The Turkish small cannons did little damage to the city walls, but the shots that went over the walls bounced off of the paved streets, causing great damage and panic. The order quickly went out to for the landsknechte to begin tearing up the city's roads, so the cannonballs would sink into the earth. Groups of landsknechte were sometimes ordered rush out to strike at the Turks, and try to eliminate their stores of gunpowder, but these attacks were rarely without great casualty. The water barrels Herr Salm ordered placed in the cellars performed their purpose, as the movement in the water revealed where the Turks were digging under the walls. The aim of the Turk was to place a large amount of gunpowder under one of Vienna's walls, and detonate it to bring the wall down. The Imperial army dug their own tunnels, and met the Turk under the earth. While many lansknechte died fighting down there, all attempts to bring down the walls of Vienna were defeated... All, except for one. A great explosion in the earth brought down a section of Vienna's wall, and the Ottoman soldiers above ground seized their opportunity and attacked the opening. It was said that when this happened, Sulieman said aloud that he "would eat his breakfast in Saint Stefan's Cathedral."

To the dismay of the Turk, Heiligensturm Fahnlein and many other landsknechte had already made their pike wall in the gap, and allowed none to pass. The Turk fell upon the pikes and attacked furiously, killing many, but retreated after less than an hour. It was after this attack that the defenders of Vienna sent a message to Sulieman the Magnificent: "Your breafast is getting cold."

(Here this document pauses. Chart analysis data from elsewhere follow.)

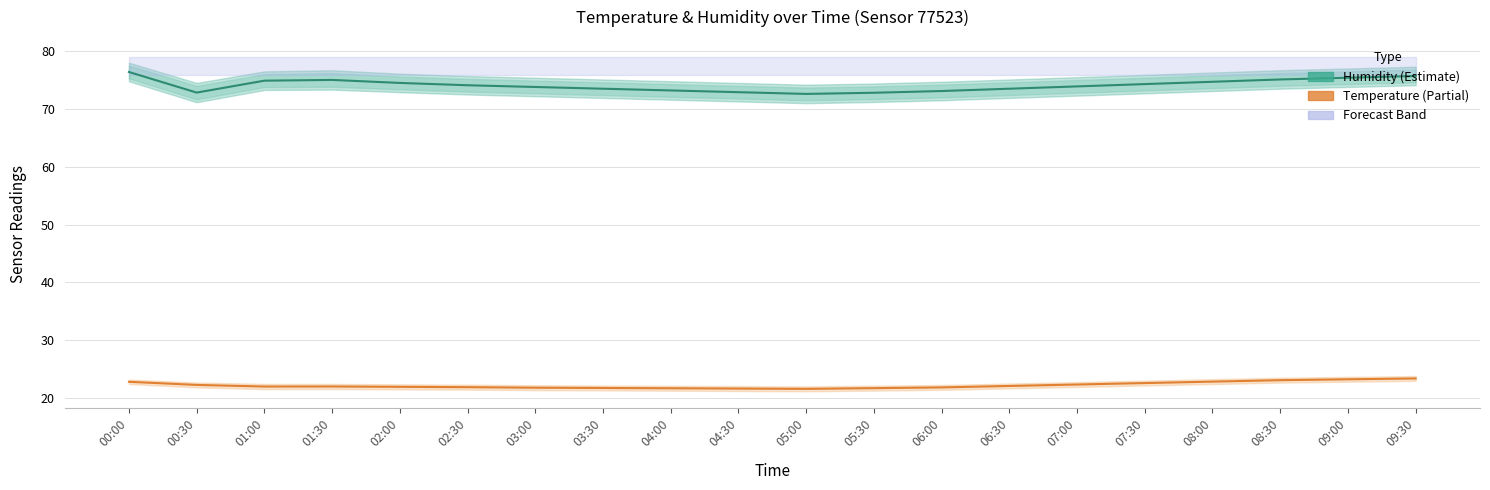

Is the value of Temperature at 09:30 greater than the value of Humidity at 07:00?

No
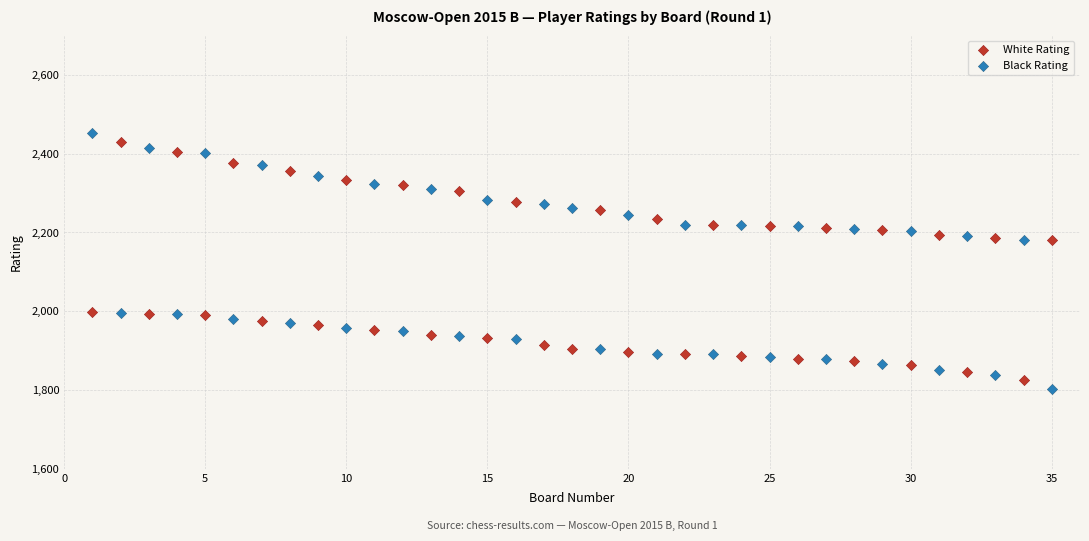

Which series reaches the minimum Y coordinate?

Black Rating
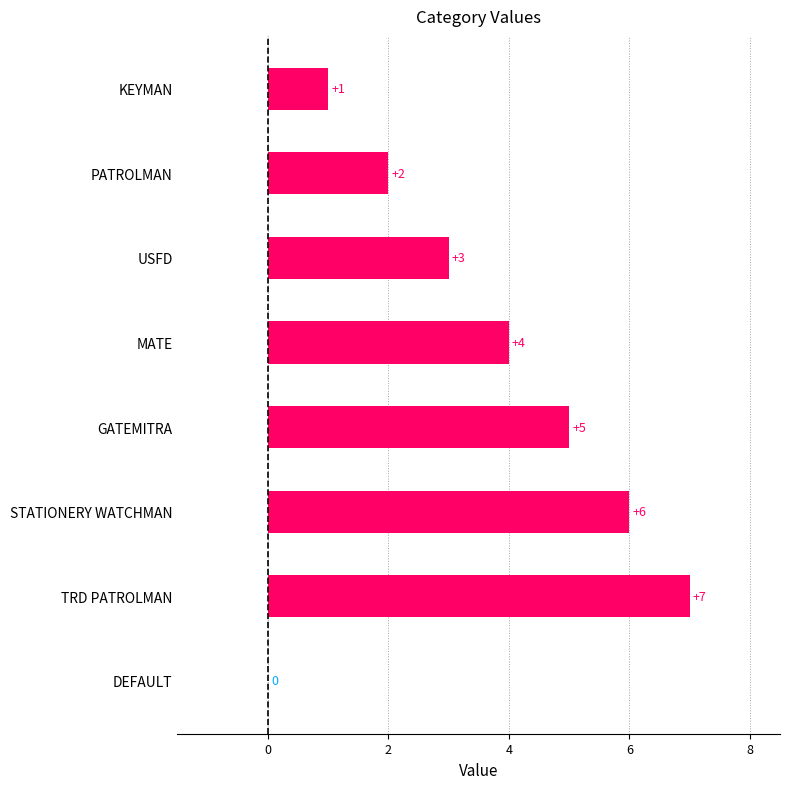

What is the ratio of the value at PATROLMAN to the value at MATE?

0.5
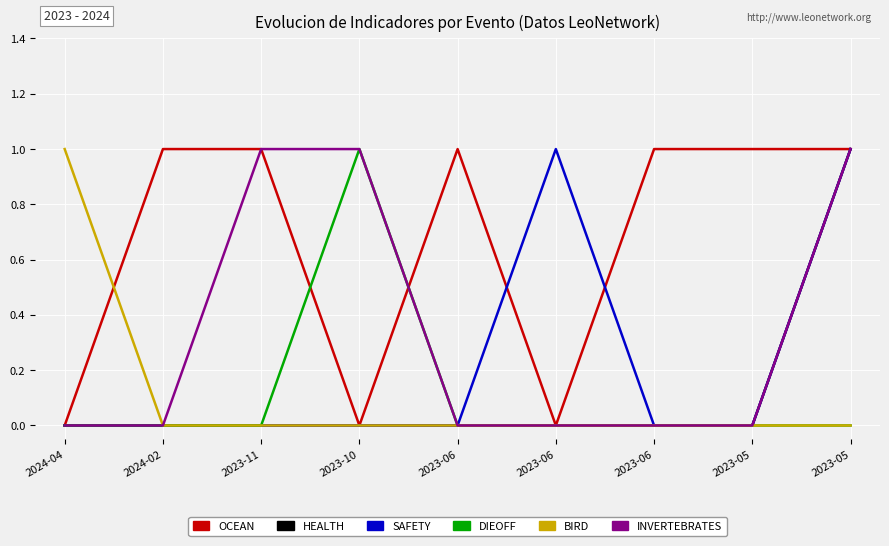

How many distinct data groups are displayed?

6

On October 14th, in the year of our Lord 1529, the Ottoman army ordered a full assault and bore it's weight upon Vienna. However, the spine of Christendom did not break, and the Imperial army fought the Turk in a bloody battle which took it's toll on both sides. As Ulrich fought, he could sense that the Ottoman soldiers who stormed the breach had lost their spirit, their will to fight. Many of them were obviously sick, even the elite Janissary could not gain ground against the blades, bullets and points of the Empire. Unable to take the city, the Turk abandoned their assault again. Once back in their camps, the snows of winter began to fall. Snowfall, this early in the year, was hailed as a miracle by the defenders of Vienna. Unwilling to waste any more Ottoman lives, the Turk packed their camp and fled back into the east. Ulrich, and Heiligensturm Fahnlein, had succeeded in defending the heart of the Holy Roman Empire.